I do appreciate that I’m in a field & institution where I have quite a lot of autonomy over what I teach (I’m in a humanities subject and a lot of my teaching is very research-led), but surely if we’re lecturing on a subject and at least a few years experienced in teaching, don’t we know these things without asking ChatGPT?
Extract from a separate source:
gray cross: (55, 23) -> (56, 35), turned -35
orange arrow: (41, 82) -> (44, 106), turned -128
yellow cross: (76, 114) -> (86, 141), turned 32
One of the nice things about writing a lecture is deciding what you want to tell the students that they can’t just get direct from a textbook. Maybe I’m just really lucky, but I like lectures precisely because it’s all me time: these kids have turned up and I’m going to tell them what I want to tell them for fifty minutes. And they’ll like it! 😆

I don’t want to give away identifying information but in order to continue my research career, I’ve had to pivot to teaching on a vocational degree programme which I didn’t myself train in, and I’m under quite extraordinary time pressure due to a very heavy teaching load. My research is excellent but according to you I shouldn’t bother? Thanks for making a fellow academic feel absolutely rubbish about themselves 👍🏻

dailygrowl · 08/07/2025 08:00

I've seen a few people submitting answers that used ChatGPT or another AI tool that made their answer look nonsensical....and bizarrely, they didn't seem to realise they had submitted something nonsensical. So they were rejected. (It didn't look like it was done by a human being like a friend or relative helping them, or simply the candidate being longwinded, because the answers were detailed, in almost encyclopaedic fashion, but clearly not answering the question.) They would have had a better chance of success if they had attempted to answer it themselves using simple sentences.